Dies kann zum Beispiel durch eine Klärung der Rollen und eine Klärung der Liefer- und Leistungsbeziehungen zwischen den Rollen unter Einbindung der beteiligten Parteien erfolgen.
Ressourcenaktivierung
Menschen müssen emotional aktiviert werden, damit Lernen geschehen kann. Emotionen werde nur aktiviert, wenn die fünf Sinne konkret angesprochen werden und die Zukunft sinnlich erfahrbar gemacht wird. Ein Veranstaltungsdesign, dass genau dieses leistet ist nicht trivial. Das in letzter Zeit immer stärker forcierte Storytelling mit Nutzung von guten Metaphoriken leistet beispielsweise genau so etwas. Noch besser sind Workshops, die die Beteiligten durch „tun“ körperlich aktivieren.
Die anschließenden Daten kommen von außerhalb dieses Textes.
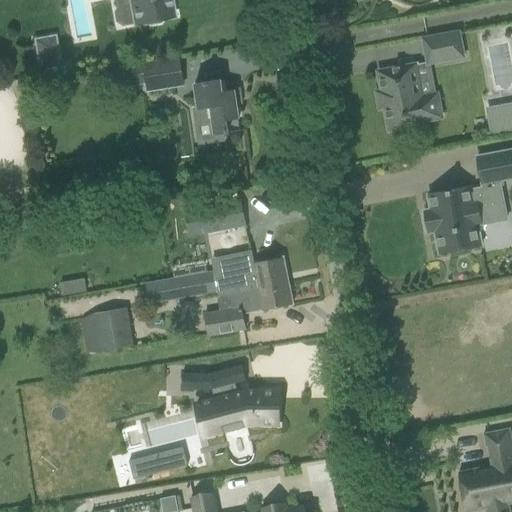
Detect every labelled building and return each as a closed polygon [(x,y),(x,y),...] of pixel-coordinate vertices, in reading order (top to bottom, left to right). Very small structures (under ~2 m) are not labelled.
[(108,0),(109,0),(114,3),(115,9),(112,13),(113,24),(119,27),(173,17),(169,0),(108,0)] [(423,39),(428,64),(430,64),(463,57),(458,33),(423,39)] [(179,58),(143,64),(147,91),(175,87),(174,80),(182,79),(179,58)] [(431,97),(421,98),(415,65),(377,72),(389,131),(404,128),(405,133),(409,136),(418,134),(421,130),(420,125),(426,124),(425,121),(435,119),(438,114),(435,100),(431,97)] [(212,144),(227,142),(226,134),(246,131),(246,130),(240,131),(234,91),(222,92),(220,80),(200,84),(194,84),(197,107),(191,108),(194,125),(209,123),(212,144)] [(511,107),(488,112),(492,134),(511,130),(511,107)] [(428,233),(435,232),(439,254),(451,252),(451,257),(470,253),(469,248),(481,246),(477,225),(486,224),(482,202),(502,199),(499,181),(511,178),(511,150),(477,157),(482,184),(483,184),(483,188),(470,191),(470,187),(428,196),(430,210),(424,211),(428,233)] [(201,209),(206,232),(245,225),(240,201),(201,209)] [(223,279),(215,281),(217,293),(218,297),(258,289),(288,283),(283,258),(253,264),(251,252),(218,259),(223,279)] [(213,272),(169,281),(173,301),(217,293),(215,281),(213,272)] [(169,281),(145,285),(149,306),(173,301),(169,281)] [(221,312),(203,315),(208,339),(244,332),(241,315),(249,314),(262,311),(273,309),(292,305),(288,283),(258,289),(218,297),(221,312)] [(127,309),(94,315),(100,355),(133,349),(127,309)] [(182,373),(182,390),(211,391),(212,390),(218,414),(200,419),(205,438),(251,426),(277,427),(277,390),(246,390),(237,392),(235,384),(246,381),(242,365),(209,374),(182,373)] [(511,503),(511,460),(511,461),(510,457),(511,456),(511,444),(509,429),(483,434),(486,447),(488,447),(491,466),(458,473),(465,511),(468,511),(485,509),(486,511),(509,511),(508,504),(511,503)] [(137,478),(137,479),(175,469),(175,468),(171,453),(133,463),(137,478)] [(178,511),(175,496),(160,499),(162,511),(178,511)]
Sachlogisch stellt sich hier die Frage, welche organisatorischen Maßnahmen erforderlich sind, damit die Veränderung unter Berücksichtigung der generellen und individuellen Motive stattfinden kann. Das kann von der Festlegung eines Organigramms über Weiterbildungsmaßnahmen, bauliche Maßnahmen, Anschaffung von Material, konkreten Vereinbarungen zu Liefer- und Leistungsverpflichtungen alles Mögliche sein
Verknüpfung von Problemzustand mit den Ressourcen
Nachdem alle notwendigen Ressourcen bekannt und aktivierbar sind, gilt es mit einem Plan, der allen Beteiligten transparent ist, Schritt für Schritt vom alten zum zukünftigen Organisationszustand zu wechseln. So kann die Veränderung real werden.
Fazit
Nachdem ich Rudi Baumeister von den 5 Schritten Grawes berichtet hatte kam er ins Grübeln ob seine geplante „Ist doch logisch“-Frontalbeschallungsveranstaltung wirklich zielführend ist. Er wollte sich vor allem zunächst einmal überlegen, was zu tun sei, um die Vertrauensbasis zu stärken. Ich solle das Thema mit ihm noch einmal vertiefen und er wollte in einem weiteren Termin seinen Fall gegen dieses Modell reflektieren. „Ich glaube so kann mein Job sogar Spaß machen!“ meinte er, als wir den Termin verabredet hatten.
Das 5 Schritte-Modell von Grawes Allgemeiner Psychotherapie zielt zwar auf die Veränderungsarbeit mit Einzelpersonen. Ich bin der Meinung, es ist ebenfalls ein wirklich guter Leitfaden für das, was zu tun ist, wenn man Menschen einer Organisation mit Veränderungen konfrontiert. Mit reiner Logik erreicht man leider nicht das Herz der Mitarbeiter.
Beachten wir also die 5 Schritte, sorgen wir für Vertrauen aller Beteiligten und Beteiligen wir die Betroffenen auf eine Weise, die gute Emotionen weckt.
So kann der Orga-Change besser gelingen!